Die Festsetzung von Einkommensteuer-Vorauszahlungen gem. § 37 EStG erfolgt nämlich gerade als vorläufige, zeitnahe Erhebung der Einkommensteuer im Hinblick auf eine endgültig festgesetzte Einkommensteuerschuld (BFH, Urteil vom 23.08.2023, X R 30/21, BStBl II 2024, 215: zum Einkommensteuer-Vorauszahlungsbescheid). Wäre es Ziel des Gesetzgebers gewesen, die Corona-Hilfen steuerfrei zu stellen, so hätte es einer Erwähnung der Freistellung von der Erfassung bei den Vorauszahlungen gerade nicht bedurft, weil eine solche Erfassung von vornherein nicht in Betracht gekommen wäre.
b) Aus den obigen Ausführungen folgt, dass auch eine verfassungskonforme Auslegung im Sinne einer analogen Anwendung des § 3 Nr. 25 EStG vorliegend nicht in Betracht kommt.

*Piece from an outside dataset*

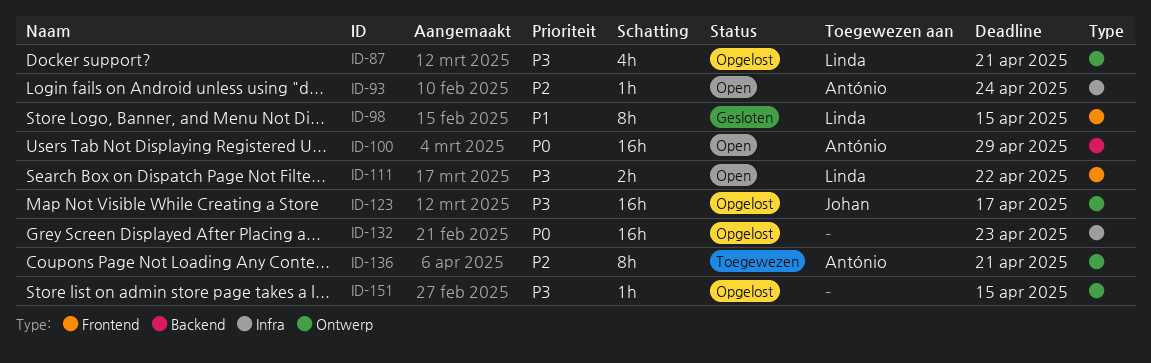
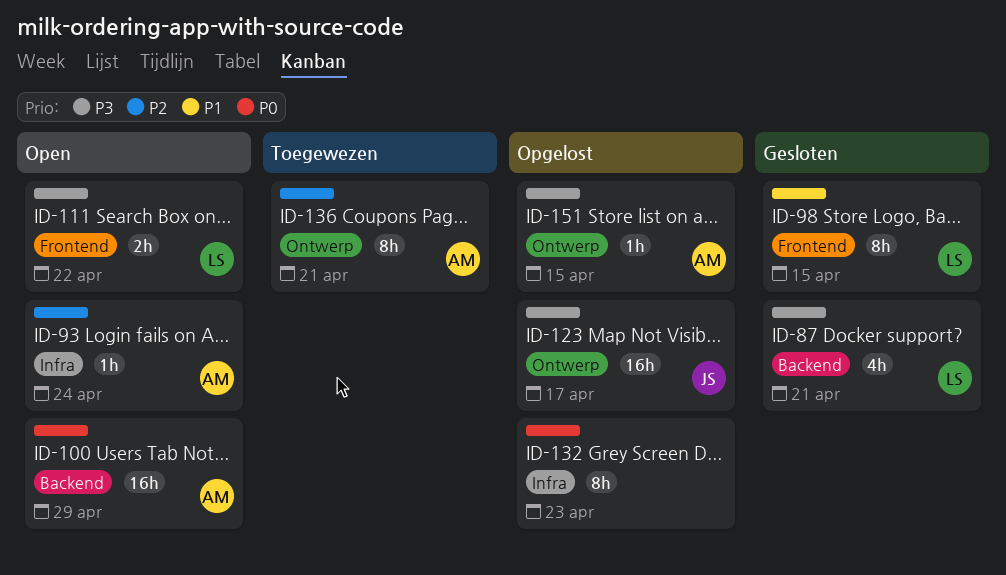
ID-87, status: Opgelost -> Gesloten
ID-87, label: Ontwerp -> Backend
ID-132, estimate: 16h -> 8h
ID-151, owner: none -> António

c) Die klägerseits angeführte Entscheidung des FG Düsseldorf (Urteil vom 07.11.2023, 13 K 570/22 E, EFG 2024, 147) und das nachfolgende Revisionsverfahren (Az. VIII R 34/23) sind ebenfalls nicht geeignet, das vorstehende Ergebnis in Frage zu stellen. Das Verfahren betrifft nämlich Corona-Überbrückungshilfen („NRW-Überbrückungshilfe Plus“), soweit diese für private Lebenshaltungskosten hätten verwendet werden dürfen. Eine solche Hilfe bzgl. privater Lebenshaltungskosten, die eine Anwendung der Steuerbefreiung gem. § 3 Nr. 2 Buchstabe d EStG oder § 3 Nr. 11 EStG, soweit diese für private Lebenshaltungskosten verwendet werden durften, als denkbar erscheinen lässt, wurde vorliegend jedoch gerade nicht ausgezahlt.
2. Vertrauensschutz
Eine steuerliche Nichterfassung der Corona-Beihilfen der Klägerin als steuerpflichtige Betriebseinnahmen ergibt sich zudem nicht aus Vertrauensschutzgesichtspunkten. Die Ansprüche auf Anwendung der Billigkeitsregelungen gem. §§ 163, 227 AO sind nämlich in einem gegenüber dem Feststellungs- bzw. Festsetzungsverfahren selbständigen Verfahren geltend zu machen, ohne dass es darüber hinaus noch auf die Frage ankommt, ob die Entstehung eines Vertrauenstatbestandes vorliegend überhaupt in Betracht kommt.
II. Die Kostenentscheidung ergibt sich aus § 135 Abs. 1 FGO.
III. Die Revision ist nicht zuzulassen, weil kein Fall des § 115 Abs. 2 FGO vorliegt.